Science Roadmap
Science Goal
Fink's primary scientific goal is to maximize the scientific impact of the Rubin alert data stream. Rather than focusing on a specific area, our ambition is to explore the transient and variable sky as a whole, encompassing everything from Solar system objects to galactic and extragalactic phenomena. We currently focus on several areas:
- Impact of man-made objects, such as satellites or debris orbiting around the Earth
- Solar System objects
- Microlensing: compact objects, exoplanets, ...
- Young stellar objects
- Supernovae: Ia, but not only!
- Pair-instability Supernovae
- Active galactic nuclei
- Multi-messenger astronomy: Gamma Ray Bursts, gamma ray, X, gravitational waves counterparts, neutrino, ...
- Anomaly detection: unravelling the unknown
graph LR
A(Optical survey alert streams) --> D((Fink));
B[(External \n databases \n & catalogs)] -.-o D((Fink));
C(High energy alert streams) --> D((Fink));
D --> E(Solar system object, Variable star, Supernova, ...);
Each night, telescopes and surveys are sending alerts when they detect changes in the luminosity of astronomical objects. These alerts contain minimal information such as sky location, flux of the transient, and sometimes historical data at this location. The main role of Fink is to enrich these alerts with additional information to identify interesting candidates for follow-up observations or further scientific processing. In Fink, this additional information is provided by the broker services (e.g. identification from the CDS cross-match service) and by user-defined science modules (e.g. machine learning classification, or feature extraction algorithms).
ZTF alert stream
Since 2019, we are operating on the ZTF public alert stream, which has constituted an excellent opportunity to engage projects with the scientific community while preparing the ground for the upcoming Rubin Observatory alert data. Have a look at the publication list for example, or the SN Ia candidates sent every night to the Transient Name Server!

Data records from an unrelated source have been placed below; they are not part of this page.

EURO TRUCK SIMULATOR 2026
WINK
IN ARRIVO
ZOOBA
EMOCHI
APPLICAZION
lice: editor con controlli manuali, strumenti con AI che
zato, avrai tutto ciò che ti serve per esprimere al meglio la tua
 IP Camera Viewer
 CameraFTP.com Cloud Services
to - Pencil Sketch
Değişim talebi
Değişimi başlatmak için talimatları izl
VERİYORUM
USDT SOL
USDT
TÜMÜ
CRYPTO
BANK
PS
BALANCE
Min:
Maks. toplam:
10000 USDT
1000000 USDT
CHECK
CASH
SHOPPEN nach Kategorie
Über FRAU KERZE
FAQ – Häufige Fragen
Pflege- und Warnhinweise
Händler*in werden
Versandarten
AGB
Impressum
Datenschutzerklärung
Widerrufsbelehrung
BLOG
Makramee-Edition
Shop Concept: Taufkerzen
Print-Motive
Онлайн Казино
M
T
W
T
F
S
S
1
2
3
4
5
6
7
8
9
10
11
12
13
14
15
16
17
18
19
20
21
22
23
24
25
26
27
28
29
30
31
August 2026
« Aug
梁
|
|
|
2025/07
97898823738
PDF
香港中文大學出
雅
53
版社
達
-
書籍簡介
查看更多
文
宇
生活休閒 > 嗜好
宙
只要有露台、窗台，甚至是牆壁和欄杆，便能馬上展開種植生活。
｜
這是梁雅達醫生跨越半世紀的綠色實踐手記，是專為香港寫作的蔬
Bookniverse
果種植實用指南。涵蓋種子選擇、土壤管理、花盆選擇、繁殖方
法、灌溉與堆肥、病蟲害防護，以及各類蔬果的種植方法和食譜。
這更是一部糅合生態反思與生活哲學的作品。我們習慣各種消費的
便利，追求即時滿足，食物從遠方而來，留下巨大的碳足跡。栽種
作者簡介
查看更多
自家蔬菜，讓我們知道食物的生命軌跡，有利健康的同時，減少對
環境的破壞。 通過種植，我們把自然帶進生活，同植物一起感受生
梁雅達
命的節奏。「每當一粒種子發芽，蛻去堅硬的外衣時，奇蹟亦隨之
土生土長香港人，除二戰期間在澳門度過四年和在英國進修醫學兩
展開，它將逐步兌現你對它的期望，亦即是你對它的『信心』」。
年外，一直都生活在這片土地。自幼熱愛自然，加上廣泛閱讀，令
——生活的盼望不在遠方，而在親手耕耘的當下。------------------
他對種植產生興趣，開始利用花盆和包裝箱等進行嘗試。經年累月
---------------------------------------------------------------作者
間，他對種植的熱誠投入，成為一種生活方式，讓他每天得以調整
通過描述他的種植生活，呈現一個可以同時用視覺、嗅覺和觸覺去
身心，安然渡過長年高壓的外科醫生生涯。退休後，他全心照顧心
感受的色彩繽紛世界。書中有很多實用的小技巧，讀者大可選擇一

The ZTF alert data is an unfiltered, 5-sigma alert stream, and you can find all information about the content here. Alerts are coming from all over the sky, and here is for example a projection on the sky of alerts from 2019 to 2021:
In this context we also have strong partnerships with other missions (e.g. SVOM) or network of telescopes (e.g. GRANDMA). We are open to contributions in those science cases, but also to new contributions that are not listed here. If you have a science proposal and you would like to integrate it with the broker, contact us.
Rubin Observatory
The Rubin Observatory is expected to start operations at the beginning of 2025. Recently, it disclosed the Community brokers that will have unrestricted access to the complete alert stream for the next decade: ALeRCE, AMPEL, ANTARES, BABAMUL, Fink, Lasair, and Pitt-Google. In the meantime, we are participating for example to the DESC-ELAsTiCC alert challenge to prepare for the deluge of data!